Sie hat es nie bereut, nach London zu gehen, und es sieht auch nicht danach aus, als ob es sie in absehbarer Zeit zurück auf den Kontinent zieht. «Ich habe ein wundervolles Team und sehr engagierte Leute um mich herum, die mit Herz und Seele bei der Sache sind», sagt die erfahrene Fondsmanagerin, die nun aber selbst kein Portfolio mehr führt, sondern die mehr als 200 Portfoliomanager und Analysten, mit denen sie Aktienanlagen von Fidelity International im Umfang von mehr als 130 Milliarden Euro managed. «Es macht mir riesige Freude, Menschen auf ihrem Karriereweg zu begleiten und zu sehen, wie sie sich entwickeln», sagt die Leaderin.

Der Weg zur Portfoliomanagerin

Dabei hat sie selbst mal als Analystin angefangen, und zwar bei der Immobilienverwaltung Meag in München.
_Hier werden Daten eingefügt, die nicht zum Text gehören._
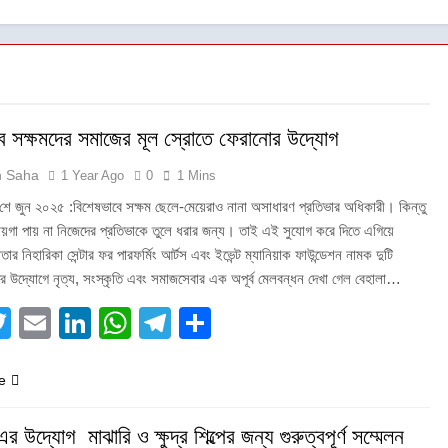
ে সক্ষমদের সমাজের মূল স্রোতে ফেরানোর উদ্যোগ
h Saha
1 Year Ago
0
1 Mins
ে জুন ২০২৫ :বিশেষভাবে সক্ষম ছেলে-মেয়েরাও নানা অসাধারণ প্রতিভার অধিকারী। কিন্তু
ায়গা পায় না নিজেদের প্রতিভাকে তুলে ধরার জন্য। তাই এই সুযোগ করে দিতে এগিয়ে
র নিহারিকা সেন্টার ফর পারফর্মিং আর্টস এবং ইভেন্ট ম্যানিয়াক ফাউন্ডেশন নামক দুটি
র উদ্যোগে নৃত্য, সংস্কৃতি এবং সমাজসেবার এক অপূর্ব মেলবন্ধন দেখা গেল বেহালা…
acebook
Twitter
Email
LinkedIn
WhatsApp
Telegram
Share
e
 উদ্যোগ মাঝারি ও ক্ষুদ্র শিল্পের জন্য গুরুত্বপূর্ণ সম্মেলন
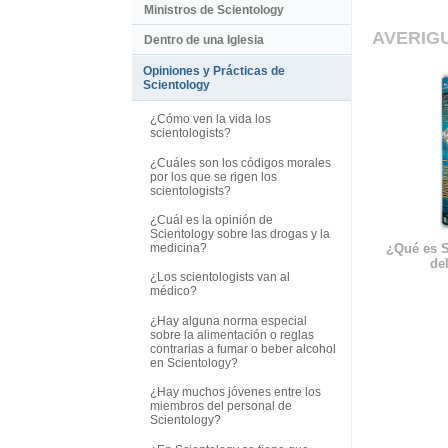
Ministros de Scientology
AVERIG
Dentro de una Iglesia
Opiniones y Prácticas de
Scientology
¿Cómo ven la vida los
scientologists?
¿Cuáles son los códigos morales
por los que se rigen los
scientologists?
¿Cuál es la opinión de
Scientology sobre las drogas y la
¿Qué es S
medicina?
del
¿Los scientologists van al
médico?
¿Hay alguna norma especial
sobre la alimentación o reglas
contrarias a fumar o beber alcohol
en Scientology?
¿Hay muchos jóvenes entre los
miembros del personal de
Scientology?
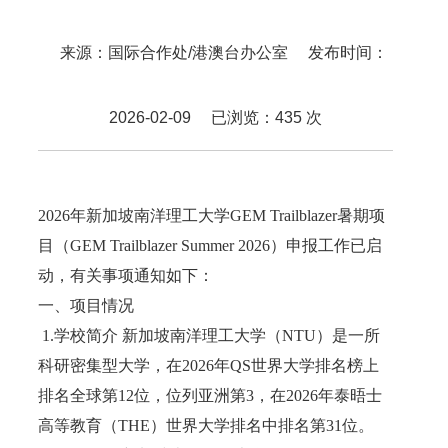
来源：国际合作处/港澳台办公室 发布时间：
2026-02-09 已浏览：
435
次
2026年新加坡南洋理工大学GEM Trailblazer暑期项
目（GEM Trailblazer Summer 2026）申报工作已启
动，有关事项通知如下：
一、项目情况
1.学校简介 新加坡南洋理工大学（NTU）是一所
科研密集型大学，在2026年QS世界大学排名榜上
排名全球第12位，位列亚洲第3，在2026年泰晤士
高等教育（THE）世界大学排名中排名第31位。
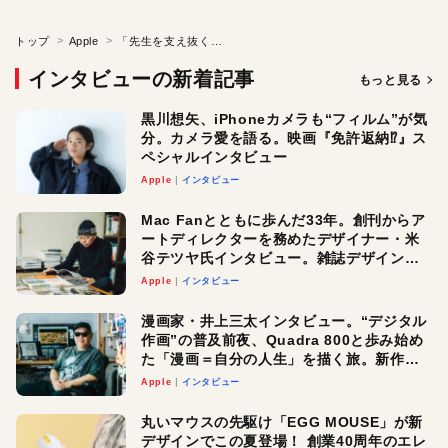
トップ
Apple
「先生を支え抜く」ソーシャルネットワークは日本の教育を救うか？
インタビューの新着記事
もっと見る
黒川想矢、iPhoneカメラも“フィルム”が気
分。カメラ愛を語る。映画『免許返納⁉︎』ス
ペシャルインタビュー
Apple
インタビュー
Mac Fanとともに歩んだ33年。創刊からア
ートディレクターを務めたデザイナー・米
谷テツヤ氏インタビュー。雑誌デザインの
真髄と今後
Apple
インタビュー
漫画家・井上三太インタビュー。“デジタル
作画”の普及前夜、Quadra 800と歩み始め
た「漫画＝自分の人生」を描く旅。新作
『惨家』に込めた想い
Apple
インタビュー
丸いマウスの先駆け「EGG MOUSE」が新
デザインでこの夏登場！ 創業40周年のエレ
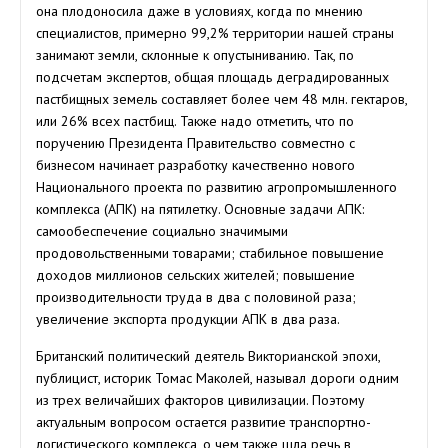
она плодоносила даже в условиях, когда по мнению
специалистов, примерно 99,2% территории нашей страны
занимают земли, склонные к опустыниванию. Так, по
подсчетам экспертов, общая площадь деградированных
пастбищных земель составляет более чем 48 млн. гектаров,
или 26% всех пастбищ. Также надо отметить, что по
поручению Президента Правительство совместно с
бизнесом начинает разработку качественно нового
Национального проекта по развитию агропромышленного
комплекса (АПК) на пятилетку. Основные задачи АПК:
самообеспечение социально значимыми
продовольственными товарами; стабильное повышение
доходов миллионов сельских жителей; повышение
производительности труда в два с половиной раза;
увеличение экспорта продукции АПК в два раза.
Британский политический деятель Викторианской эпохи,
публицист, историк Томас Маколей, называл дороги одним
из трех величайших факторов цивилизации. Поэтому
актуальным вопросом остается развитие транспортно-
логистического комплекса, о чем также шла речь в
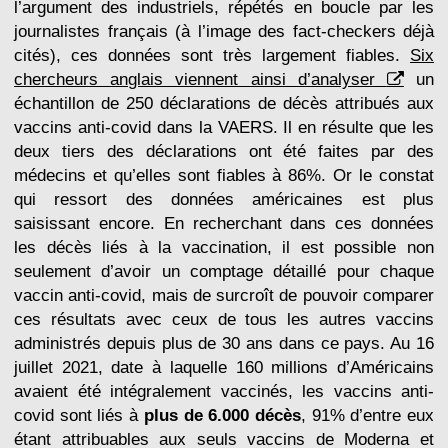
l’argument des industriels, répétés en boucle par les
journalistes français (à l’image des fact-checkers déjà
cités), ces données sont très largement fiables.
Six
chercheurs anglais viennent ainsi d’analyser
un
échantillon de 250 déclarations de décès attribués aux
vaccins anti-covid dans la VAERS. Il en résulte que les
deux tiers des déclarations ont été faites par des
médecins et qu’elles sont fiables à 86%. Or le constat
qui ressort des données américaines est plus
saisissant encore. En recherchant dans ces données
les décès liés à la vaccination, il est possible non
seulement d’avoir un comptage détaillé pour chaque
vaccin anti-covid, mais de surcroît de pouvoir comparer
ces résultats avec ceux de tous les autres vaccins
administrés depuis plus de 30 ans dans ce pays. Au 16
juillet 2021, date à laquelle 160 millions d’Américains
avaient été intégralement vaccinés, les vaccins anti-
covid sont liés à
plus de 6.000 décès
, 91% d’entre eux
étant attribuables aux seuls vaccins de Moderna et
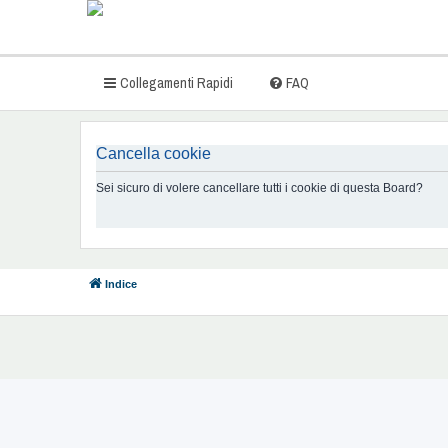
Collegamenti Rapidi
FAQ
Cancella cookie
Sei sicuro di volere cancellare tutti i cookie di questa Board?
Indice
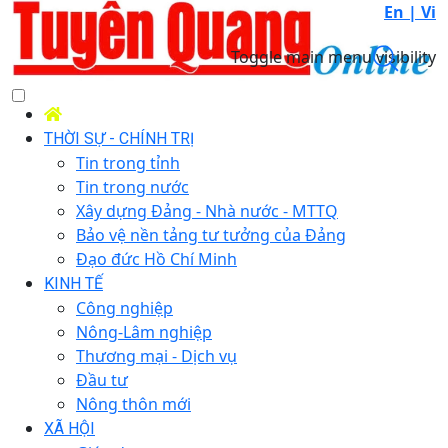
En |
Vi
Toggle main menu visibility
THỜI SỰ - CHÍNH TRỊ
Tin trong tỉnh
Tin trong nước
Xây dựng Đảng - Nhà nước - MTTQ
Bảo vệ nền tảng tư tưởng của Đảng
Đạo đức Hồ Chí Minh
KINH TẾ
Công nghiệp
Nông-Lâm nghiệp
Thương mại - Dịch vụ
Đầu tư
Nông thôn mới
XÃ HỘI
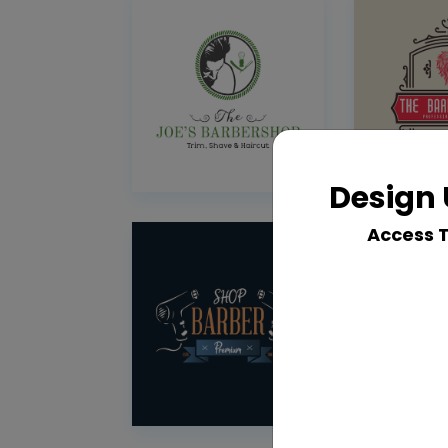
Design 
Access 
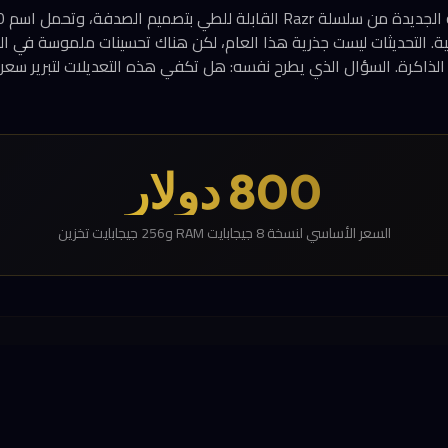
يكية. التحديثات ليست جذرية هذا العام، لكن هناك تحسينات ملموسة في الم
800 دولار
السعر الأساسي لنسخة 8 جيجابايت RAM و256 جيجابايت تخزين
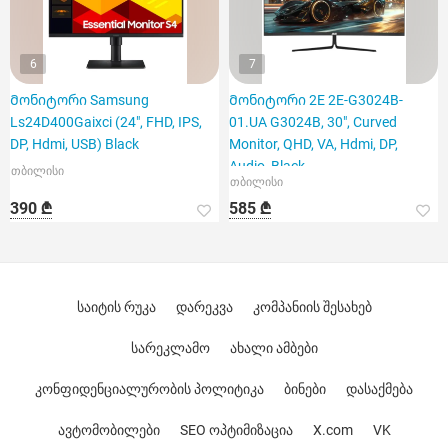
6
7
Მონიტორი Samsung
Მონიტორი 2E 2E-G3024B-
Ls24D400Gaixci (24", FHD, IPS,
01.UA G3024B, 30", Curved
DP, Hdmi, USB) Black
Monitor, QHD, VA, Hdmi, DP,
Audio, Black
თბილისი
თბილისი
390 ₾
585 ₾
საიტის რუკა
დარეკვა
კომპანიის შესახებ
სარეკლამო
ახალი ამბები
კონფიდენციალურობის პოლიტიკა
ბინები
დასაქმება
ავტომობილები
SEO ოპტიმიზაცია
X.com
VK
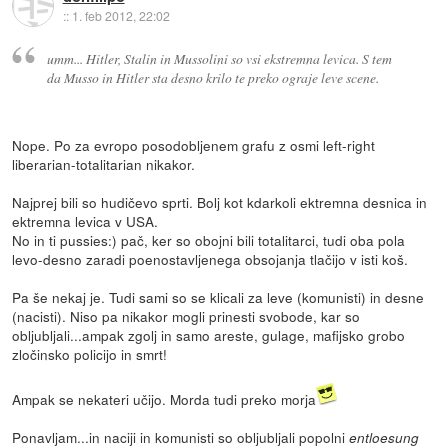
::
1. feb 2012, 22:02
umm... Hitler, Stalin in Mussolini so vsi ekstremna levica. S tem
da Musso in Hitler sta desno krilo te preko ograje leve scene.
Nope. Po za evropo posodobljenem grafu z osmi left-right
liberarian-totalitarian nikakor.
Najprej bili so hudičevo sprti. Bolj kot kdarkoli ektremna desnica in
ektremna levica v USA.
No in ti pussies:) pač, ker so obojni bili totalitarci, tudi oba pola
levo-desno zaradi poenostavljenega obsojanja tlačijo v isti koš.
Pa še nekaj je. Tudi sami so se klicali za leve (komunisti) in desne
(nacisti). Niso pa nikakor mogli prinesti svobode, kar so
obljubljali...ampak zgolj in samo areste, gulage, mafijsko grobo
zločinsko policijo in smrt!
Ampak se nekateri učijo. Morda tudi preko morja
Ponavljam...in naciji in komunisti so obljubljali popolni
entloesung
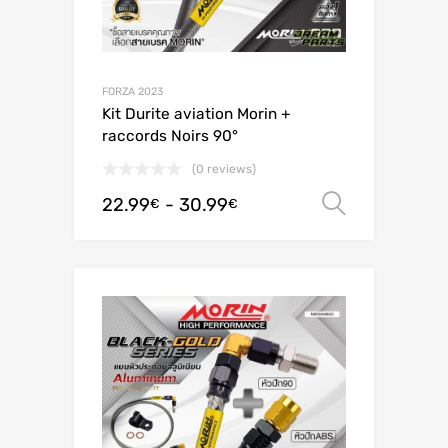
FORZA 2023
Kit Durite aviation Morin +
raccords Noirs 90°
(0 reviews)
22.99
-
30.99
Scegli
€
€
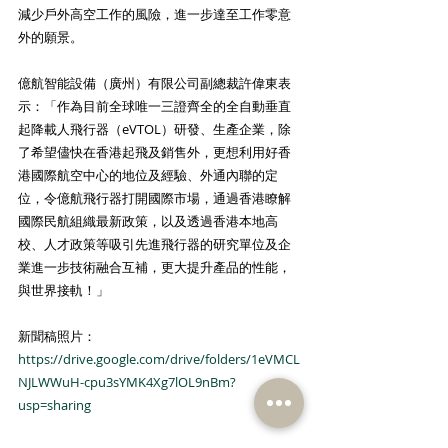
減少戶外高空工作的風險，進一步達至工作零意
外的願景。
億航智能設備（廣州）有限公司副總裁許偉東表
示：「作為目前全球唯一三證齊全的全自動垂直
起降載人飛行器（eVTOL）研發、生產企業，除
了希望儘快在香港起飛及銷售外，更想利用好香
港國際航空中心的地位及經驗、外通內聯的定
位，令億航飛行器打開國際市場，通過香港瞭解
國際民航組織最新政策，以及透過香港本地高
校、人才政策等吸引先進飛行器的研究單位及企
業進一步技術融合互補，更大提升產品的性能，
與世界接軌！」
新聞稿照片：
https://drive.google.com/drive/folders/1eVMCL
NJLWWuH-cpu3sYMK4Xg7lOL9nBm?
usp=sharing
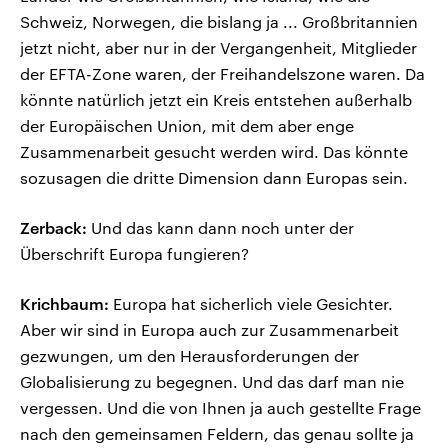
Schweiz, Norwegen, die bislang ja ... Großbritannien
jetzt nicht, aber nur in der Vergangenheit, Mitglieder
der EFTA-Zone waren, der Freihandelszone waren. Da
könnte natürlich jetzt ein Kreis entstehen außerhalb
der Europäischen Union, mit dem aber enge
Zusammenarbeit gesucht werden wird. Das könnte
sozusagen die dritte Dimension dann Europas sein.
Zerback:
Und das kann dann noch unter der
Überschrift Europa fungieren?
Krichbaum:
Europa hat sicherlich viele Gesichter.
Aber wir sind in Europa auch zur Zusammenarbeit
gezwungen, um den Herausforderungen der
Globalisierung zu begegnen. Und das darf man nie
vergessen. Und die von Ihnen ja auch gestellte Frage
nach den gemeinsamen Feldern, das genau sollte ja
Obwohl sie damals schon den Doktor in Wirtschaftswissenschaften in der Tasche hatte, machte sie parallel zum Job noch eine Ausbildung zur Immobiliensachverständigen. Als dann 2007 die als REIT bekannten Immobilienfonds in Deutschland zugelassen wurden, kam Ilga Haubelt über die Bewertung von Immobilien in das Metier des Aktienhandels, denn diese REITs müssen als Aktiengesellschaften organisiert sein. Danach dauerte es nicht mehr lange, und die Immobiliensachverständige gelangte in die Position einer Portfoliomanagerin, damals bei der Union Investment. «Da wusste ich, ich bin am richtigen Ort gelandet», sagt sie rückblickend. Ihr gefallen die Modelle, mit denen Aktienmärkte und dessen Interdependenzen mit der Realwirtschaft analysiert werden und sie schätzt die Zusammenarbeit mit anderen sehr. «Ein erfolgreicher Fonds ist immer Teamarbeit, es braucht ein breites Spektrum an Know-how und verschiedenen Denkweisen», sagt sie.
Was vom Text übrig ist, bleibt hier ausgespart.